→ Problem details
Copy this listing line for line, without the pictures.

→ Chart analysis data
*-*-*

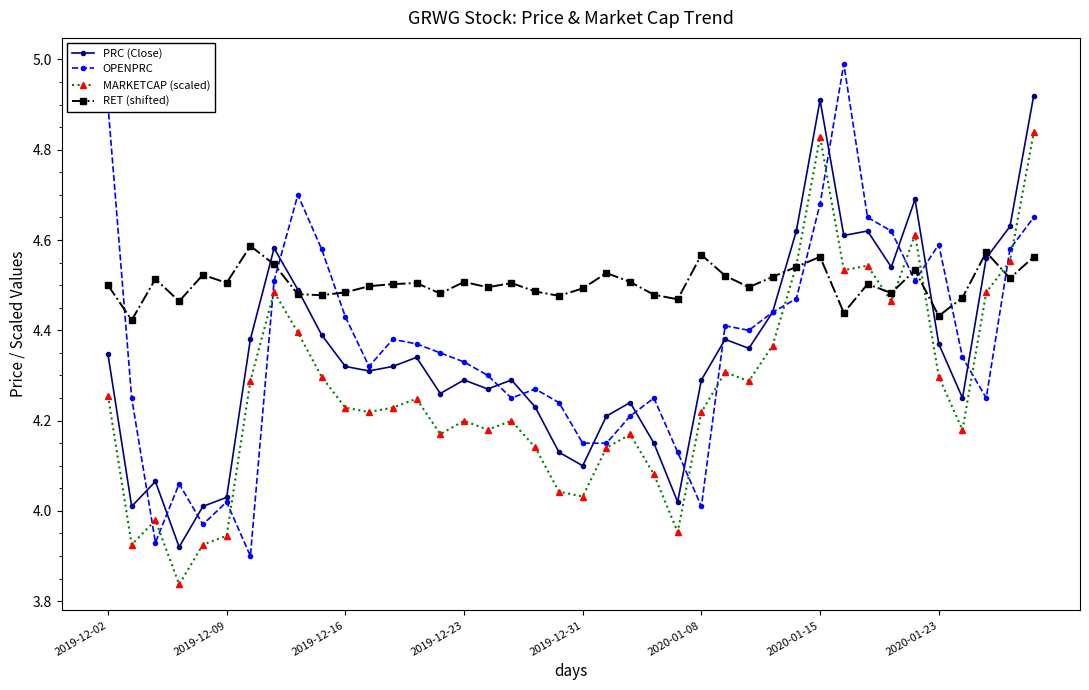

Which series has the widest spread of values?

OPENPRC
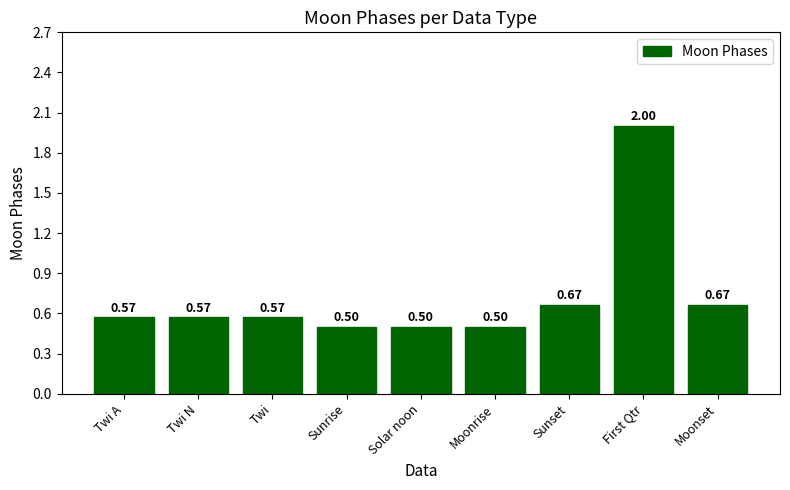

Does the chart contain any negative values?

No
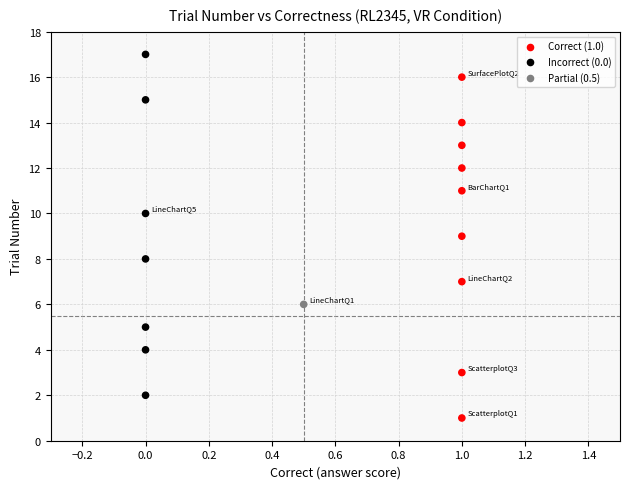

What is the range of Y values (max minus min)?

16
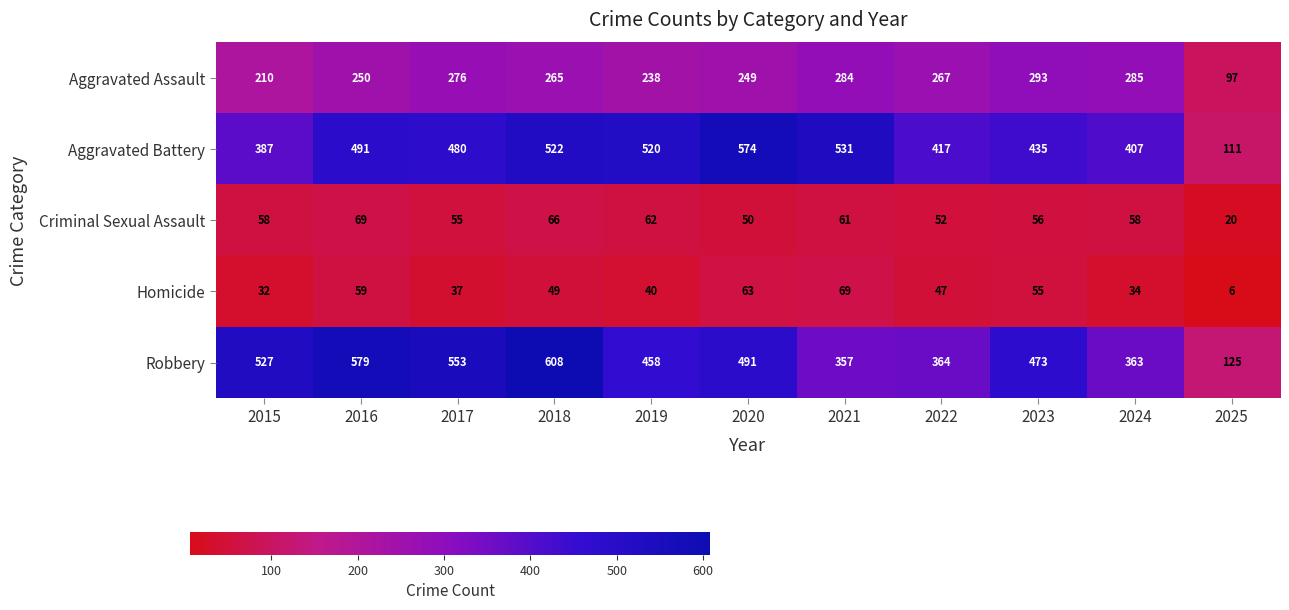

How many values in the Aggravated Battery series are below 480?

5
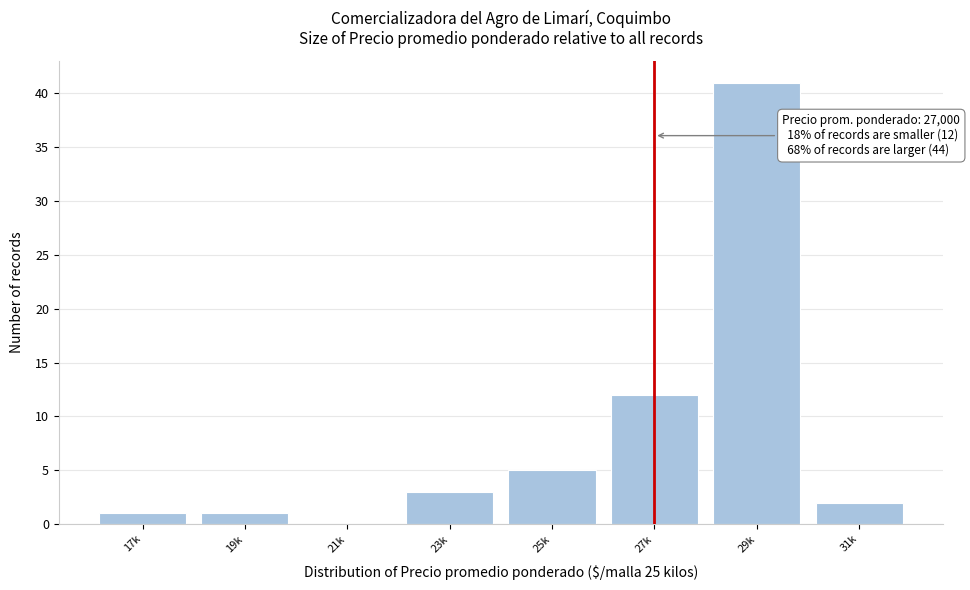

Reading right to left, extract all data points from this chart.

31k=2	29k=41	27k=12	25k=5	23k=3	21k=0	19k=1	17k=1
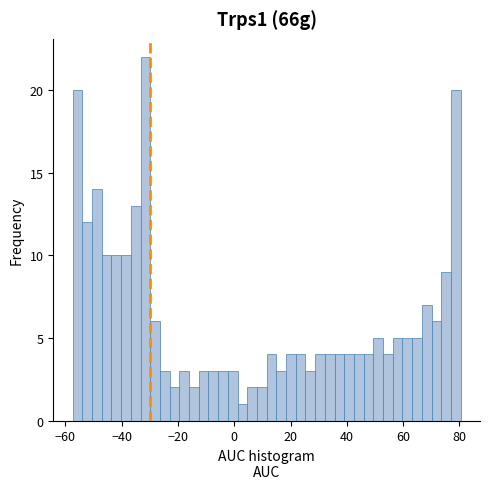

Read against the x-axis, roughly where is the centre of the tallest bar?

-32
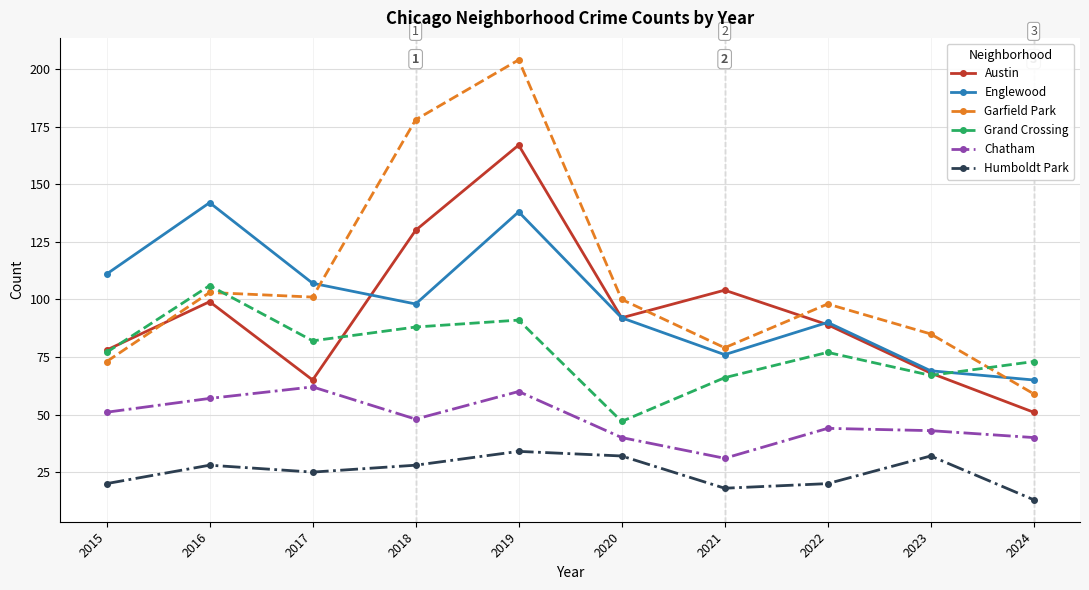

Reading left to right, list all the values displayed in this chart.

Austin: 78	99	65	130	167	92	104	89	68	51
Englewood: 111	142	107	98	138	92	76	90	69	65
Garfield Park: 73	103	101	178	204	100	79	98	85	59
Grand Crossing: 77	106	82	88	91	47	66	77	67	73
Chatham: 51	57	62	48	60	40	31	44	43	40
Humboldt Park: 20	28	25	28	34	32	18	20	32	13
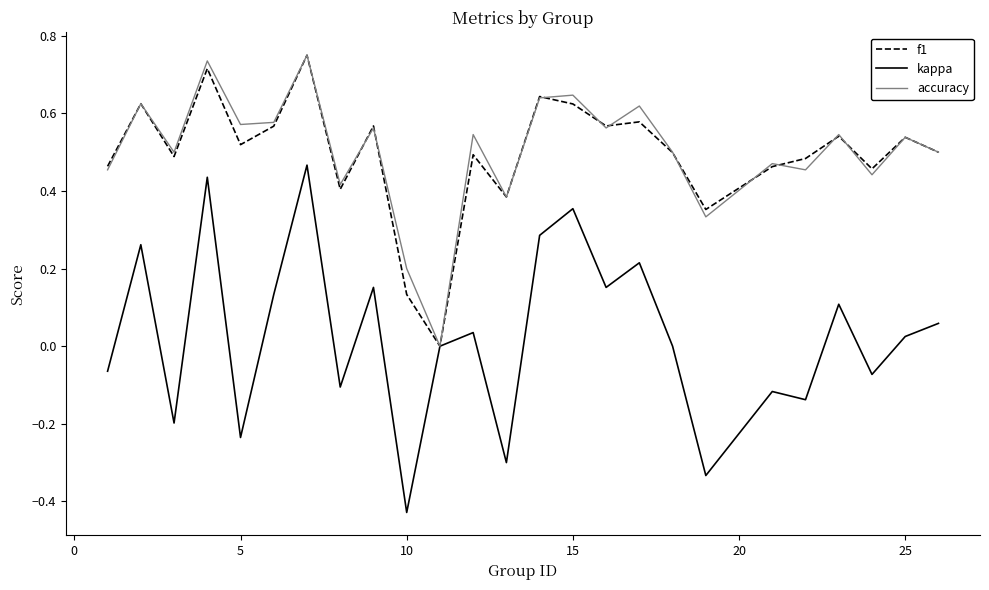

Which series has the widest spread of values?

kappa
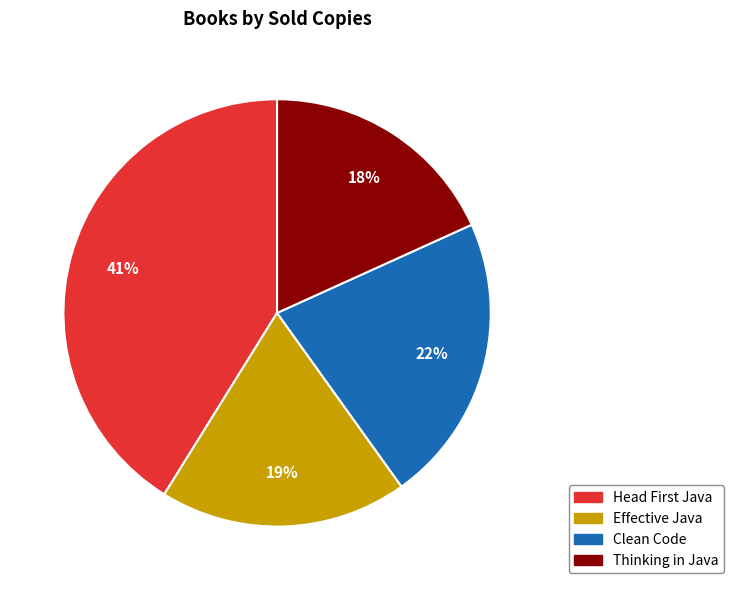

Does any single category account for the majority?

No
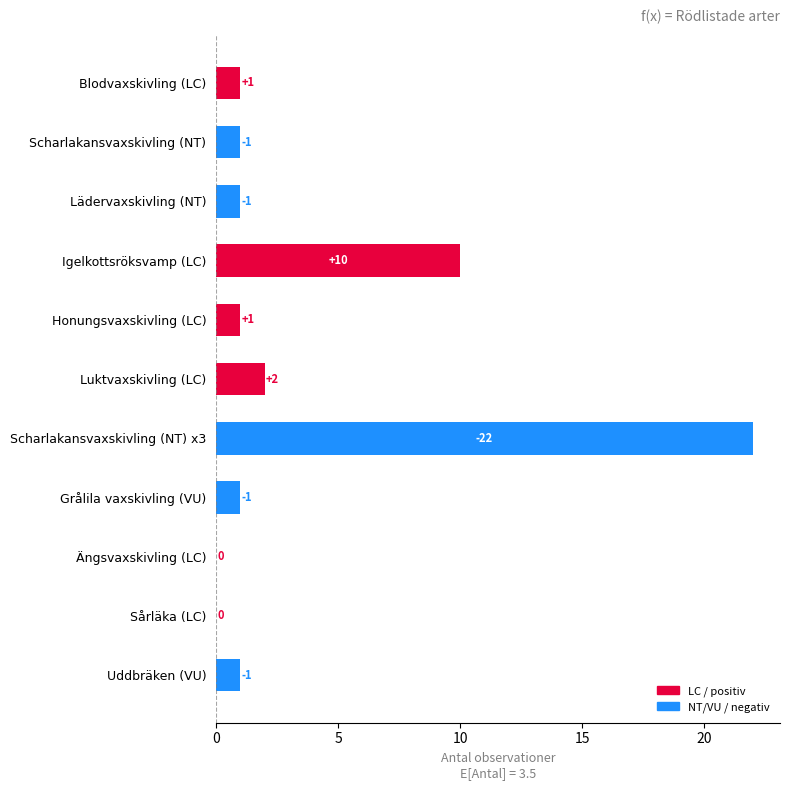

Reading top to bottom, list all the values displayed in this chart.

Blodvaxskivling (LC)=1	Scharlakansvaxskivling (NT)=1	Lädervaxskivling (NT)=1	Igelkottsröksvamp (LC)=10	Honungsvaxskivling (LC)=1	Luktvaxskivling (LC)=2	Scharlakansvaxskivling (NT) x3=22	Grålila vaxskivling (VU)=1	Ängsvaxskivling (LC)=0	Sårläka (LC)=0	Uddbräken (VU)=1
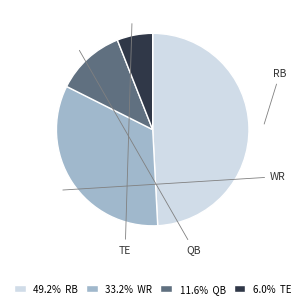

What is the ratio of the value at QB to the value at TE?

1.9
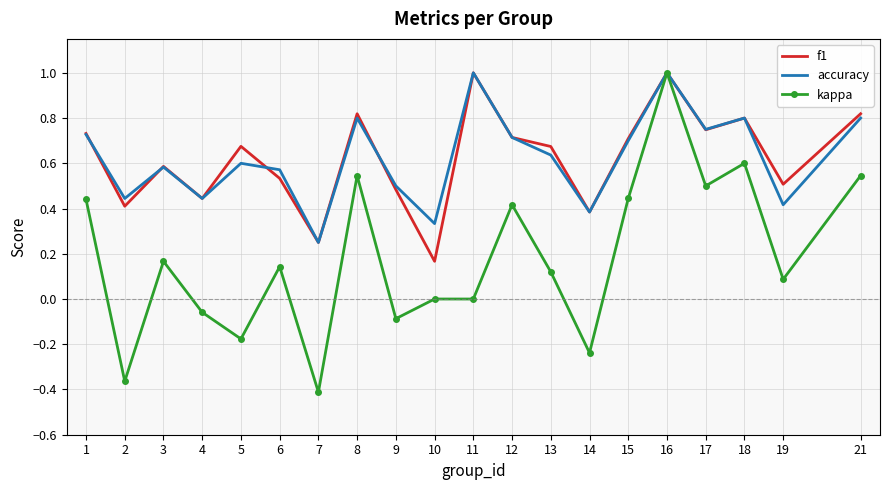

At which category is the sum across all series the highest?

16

*-*-*

→ Solution
Which series has the widest spread of values?

OPENPRC

Does the chart contain any negative values?

No

What is the range of Y values (max minus min)?

16

How many values in the Aggravated Battery series are below 480?

5

Reading right to left, extract all data points from this chart.

31k=2	29k=41	27k=12	25k=5	23k=3	21k=0	19k=1	17k=1

Read against the x-axis, roughly where is the centre of the tallest bar?

-32

Reading left to right, list all the values displayed in this chart.

Austin: 78	99	65	130	167	92	104	89	68	51
Englewood: 111	142	107	98	138	92	76	90	69	65
Garfield Park: 73	103	101	178	204	100	79	98	85	59
Grand Crossing: 77	106	82	88	91	47	66	77	67	73
Chatham: 51	57	62	48	60	40	31	44	43	40
Humboldt Park: 20	28	25	28	34	32	18	20	32	13

Which series has the widest spread of values?

kappa

Does any single category account for the majority?

No

Reading top to bottom, list all the values displayed in this chart.

Blodvaxskivling (LC)=1	Scharlakansvaxskivling (NT)=1	Lädervaxskivling (NT)=1	Igelkottsröksvamp (LC)=10	Honungsvaxskivling (LC)=1	Luktvaxskivling (LC)=2	Scharlakansvaxskivling (NT) x3=22	Grålila vaxskivling (VU)=1	Ängsvaxskivling (LC)=0	Sårläka (LC)=0	Uddbräken (VU)=1

What is the ratio of the value at QB to the value at TE?

1.9

At which category is the sum across all series the highest?

16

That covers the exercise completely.